Geek Igor

Near real-time analytics

15 Apr 2014 on big datafail

Big data = big fail?

Martin Fowler recently summarized a “Reporting Database” pattern. The core idea behind this pattern is to split analytical and transactional processing by providing a separate database for the former. A separate database for reporting purposes is nothing new and this pattern is widespread in the enterprise space. What caught my interest though was his opinion on near real-time analytics.

These days the desire seems to be for near-real time analytics. I’m skeptical of the value of this. Often when analyzing data trends you don’t need to react right away, and your thinking improves when you give it time for a proper mulling.
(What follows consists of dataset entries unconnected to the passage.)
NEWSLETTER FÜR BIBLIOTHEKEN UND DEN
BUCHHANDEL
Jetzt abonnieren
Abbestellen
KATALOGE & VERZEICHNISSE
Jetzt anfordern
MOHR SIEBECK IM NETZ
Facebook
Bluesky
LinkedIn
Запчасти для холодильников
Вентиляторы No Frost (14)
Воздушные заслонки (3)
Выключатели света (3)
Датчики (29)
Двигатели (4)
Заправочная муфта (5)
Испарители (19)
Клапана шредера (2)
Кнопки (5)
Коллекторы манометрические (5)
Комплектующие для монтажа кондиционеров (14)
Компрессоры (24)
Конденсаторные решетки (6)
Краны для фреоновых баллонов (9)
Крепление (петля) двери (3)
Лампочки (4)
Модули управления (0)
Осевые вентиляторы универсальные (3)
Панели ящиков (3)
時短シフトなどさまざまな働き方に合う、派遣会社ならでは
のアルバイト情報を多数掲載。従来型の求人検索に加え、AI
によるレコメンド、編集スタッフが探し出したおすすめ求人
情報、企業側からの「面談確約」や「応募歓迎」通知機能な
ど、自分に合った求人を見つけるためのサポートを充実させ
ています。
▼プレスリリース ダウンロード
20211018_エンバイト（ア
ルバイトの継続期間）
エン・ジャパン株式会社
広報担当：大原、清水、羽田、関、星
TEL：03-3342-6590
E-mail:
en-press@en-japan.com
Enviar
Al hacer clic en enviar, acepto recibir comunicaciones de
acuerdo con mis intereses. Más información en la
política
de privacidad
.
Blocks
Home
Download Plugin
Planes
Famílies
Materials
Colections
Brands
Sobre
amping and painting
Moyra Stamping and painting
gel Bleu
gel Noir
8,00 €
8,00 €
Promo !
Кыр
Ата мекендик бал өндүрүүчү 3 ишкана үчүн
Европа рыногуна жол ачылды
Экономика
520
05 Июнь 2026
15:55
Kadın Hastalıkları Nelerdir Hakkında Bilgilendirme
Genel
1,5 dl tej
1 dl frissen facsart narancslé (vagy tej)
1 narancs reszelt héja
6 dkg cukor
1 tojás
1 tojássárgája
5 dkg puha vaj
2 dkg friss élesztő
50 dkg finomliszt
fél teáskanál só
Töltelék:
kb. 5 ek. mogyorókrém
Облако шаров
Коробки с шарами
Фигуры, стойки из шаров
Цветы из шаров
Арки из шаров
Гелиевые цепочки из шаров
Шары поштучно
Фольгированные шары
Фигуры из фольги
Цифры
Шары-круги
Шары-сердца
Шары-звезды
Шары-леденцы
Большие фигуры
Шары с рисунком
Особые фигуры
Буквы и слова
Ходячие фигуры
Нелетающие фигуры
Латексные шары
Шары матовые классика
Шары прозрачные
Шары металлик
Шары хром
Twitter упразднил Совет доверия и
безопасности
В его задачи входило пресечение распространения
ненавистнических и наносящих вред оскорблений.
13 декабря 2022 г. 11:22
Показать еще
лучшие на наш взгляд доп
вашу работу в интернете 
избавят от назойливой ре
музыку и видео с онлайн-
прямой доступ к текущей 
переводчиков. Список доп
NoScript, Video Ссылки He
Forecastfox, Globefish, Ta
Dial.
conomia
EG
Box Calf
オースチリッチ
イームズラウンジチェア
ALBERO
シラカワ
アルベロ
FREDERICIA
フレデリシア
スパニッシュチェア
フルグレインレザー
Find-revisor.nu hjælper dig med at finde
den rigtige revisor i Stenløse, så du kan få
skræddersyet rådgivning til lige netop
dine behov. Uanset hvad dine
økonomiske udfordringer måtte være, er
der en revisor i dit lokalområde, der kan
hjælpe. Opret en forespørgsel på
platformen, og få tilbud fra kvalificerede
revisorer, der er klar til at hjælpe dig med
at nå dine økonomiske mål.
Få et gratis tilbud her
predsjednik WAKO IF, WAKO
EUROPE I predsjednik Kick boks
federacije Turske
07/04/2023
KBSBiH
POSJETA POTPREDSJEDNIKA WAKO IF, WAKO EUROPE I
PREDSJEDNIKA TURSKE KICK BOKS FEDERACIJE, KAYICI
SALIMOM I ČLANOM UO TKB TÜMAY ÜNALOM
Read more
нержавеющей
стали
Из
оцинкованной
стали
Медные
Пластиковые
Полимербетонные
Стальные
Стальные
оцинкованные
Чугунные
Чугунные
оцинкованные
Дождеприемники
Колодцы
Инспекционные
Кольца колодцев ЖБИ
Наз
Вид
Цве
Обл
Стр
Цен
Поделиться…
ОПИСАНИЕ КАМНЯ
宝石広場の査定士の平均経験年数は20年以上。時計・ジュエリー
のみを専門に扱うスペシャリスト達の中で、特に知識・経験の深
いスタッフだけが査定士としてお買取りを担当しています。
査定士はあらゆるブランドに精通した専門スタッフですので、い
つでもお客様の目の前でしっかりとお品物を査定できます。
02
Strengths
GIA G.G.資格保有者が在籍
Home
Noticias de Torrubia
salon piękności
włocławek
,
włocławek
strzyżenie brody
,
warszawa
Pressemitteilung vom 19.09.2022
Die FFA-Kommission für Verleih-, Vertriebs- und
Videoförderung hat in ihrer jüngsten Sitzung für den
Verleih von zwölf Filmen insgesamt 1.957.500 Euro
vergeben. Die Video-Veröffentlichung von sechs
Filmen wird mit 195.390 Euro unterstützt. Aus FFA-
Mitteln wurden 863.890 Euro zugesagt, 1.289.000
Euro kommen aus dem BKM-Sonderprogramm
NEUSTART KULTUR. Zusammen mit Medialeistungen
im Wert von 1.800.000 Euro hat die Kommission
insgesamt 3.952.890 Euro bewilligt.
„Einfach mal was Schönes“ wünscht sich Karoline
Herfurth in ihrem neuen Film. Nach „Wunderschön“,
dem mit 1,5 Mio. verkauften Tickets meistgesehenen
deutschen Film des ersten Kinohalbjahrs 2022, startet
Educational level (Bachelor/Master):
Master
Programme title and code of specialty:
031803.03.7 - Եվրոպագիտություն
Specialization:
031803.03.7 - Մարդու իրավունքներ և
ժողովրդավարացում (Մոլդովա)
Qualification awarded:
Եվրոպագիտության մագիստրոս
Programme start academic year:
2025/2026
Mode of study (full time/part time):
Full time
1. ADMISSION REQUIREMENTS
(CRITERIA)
Reacting too quickly leads to a form of information hysteresis, where you react badly to data that’s changing too rapidly to get a proper picture of what’s going on. Source

I think that Martin Fowler raised an interesting point here. There is a lot of hype around big data lately. There are tools to store and query terabytes of data and algorithms to analyze them. Big data offers a big promise that we can gain new insights from the data we already have in an easy and cost-effective way. To give one example here is a link to China Mobile case study.

Unfortunately, big data seems not to be a silver bullet. Recent failures (e.g. google flu trends [1] [2]) shows that one can’t blindly apply algorithms and tools in a hope that they will reveal some hidden knowledge. A proper model and good domain knowledge are important ingredients of a successful big data system and one should think before blindly jumping on this bandwagon.